London, England (CNN) -- Parts of Scotland and northern England were under several feet of water Friday morning after raging rivers burst their banks and flooded towns, officials said.
A police officer was missing after flooding in Cumbria, near the border with Scotland, Cumbria police said Friday. An earlier report that 11 people were missing was incorrect, a police spokesman said.
The Cumbria town of Cockermouth was one of the worst hit. The Georgian market town sits at the junction of two rivers, the Cocker and the Derwent, which raged overnight and flooded the town center.
The waters were so strong at times that rescuers could not send their boats against the flow to reach trapped residents, witnesses said.
Two bridges in Workington, about seven miles east of Cockermouth, collapsed because of the floods, Cumbria police said.
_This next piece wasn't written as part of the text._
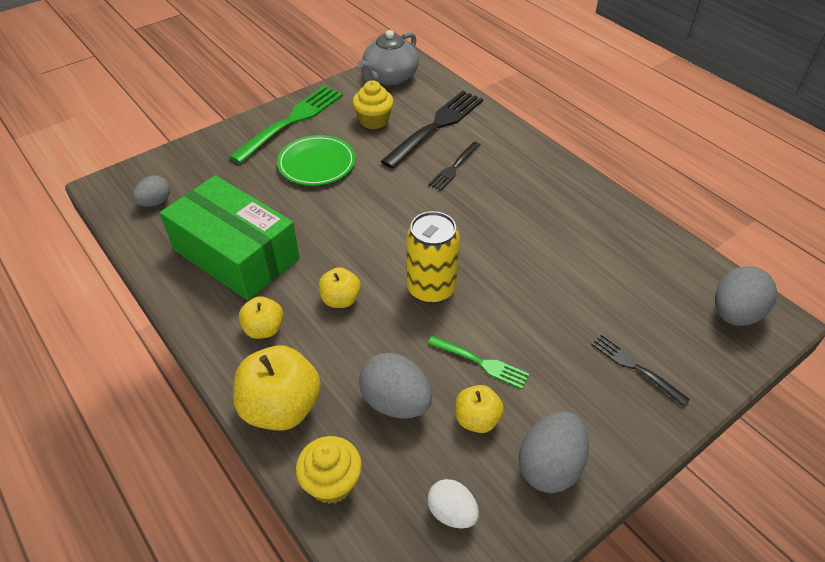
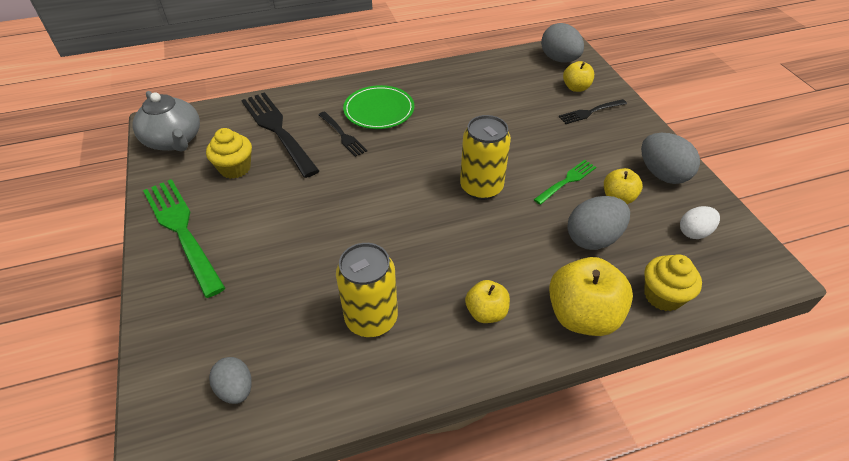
camera: 70 degrees left, 0 degrees up
(236, 254) = (371, 319): green box -> yellow can
(316, 163) = (270, 225): green plate -> green plate (379, 110)
(340, 300) = (470, 248): yellow apple -> yellow apple (576, 88)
Engineers are trying to assess bridges for structural damage, though the work is difficult while the waters remain high, police said.
Witnesses said the nearby town of Keswick, about 10 miles to the southeast of Cockermouth, was also badly hit.
The Fire Service and Royal Air Force evacuated about 200 people by helicopter from Cockermouth's main street and town square, both cut off by the floodwaters, Cumbria police said.
Police advised against all non-essential travel in Cumbria because many roads are closed and impassable.
Several reception centers were set up at schools and leisure centers for residents forced from their homes, the police said.
British Prime Minister Gordon Brown spoke with Cumbria's chief constable Friday morning and promised him any government help he needs, Brown's office at Downing Street said.
"His thoughts are with all those who have been impacted by the floods and our thanks go to the emergency services, who continue their extraordinary efforts to help those affected," a statement from his office said.
Environment Secretary Hilary Benn was in Cumbria on Friday to assess a government response, Downing Street said.
There were no deaths reported from the floods, which began Thursday after heavy rain swept over the region.
One of the largest recorded totals was in Seathwaite, about 20 miles south of Cockermouth, known for being one of the wettest places in the United Kingdom. About 14.6 inches (372 millimeters) of rain fell there between Wednesday night and 4 a.m. Friday (11 p.m. ET Thursday), said forecaster Robin Thwaytes of the Met Office weather service.
"It's a phenomenal amount of rain to come down in such a short period of time," he said.
Bad weather was forecast to continue across the United Kingdom over the next few days, with more heavy rain and gale-force winds bringing the continued risk of flooding, the Met Office said.
The heaviest of the rain is expected to continue to fall over Cumbria and western parts of Scotland, along with north Wales, the Met Office said.
Another 3 to 4 inches (75 to 100 millimeters) of rain was expected over those regions Friday, with another 6 inches (150 millimeters) over the higher areas of Cumbria, the Met Office said.
"The rain will fall on areas that are already saturated, and we are working closely with agencies, local authorities and emergency services to ensure they are prepared," Met Office Chief Forecaster Bob Wilderspinou said.
The greatest risk of flooding may have passed, however, Thwaytes said.
"I think the worst of the rain has gone, (though) obviously there's still some water to come down," he said. "The flooding risk is still there for probably another six to 12 hours, but after that I think the flooding levels will start to come down quite quickly."
Cockermouth, the birthplace of poet William Wordsworth and mutineer Fletcher Christian, was just days away from its annual celebration to turn on the town's Christmas lights.
It is a popular tourist town near the Lake District, which is known for outstanding natural beauty.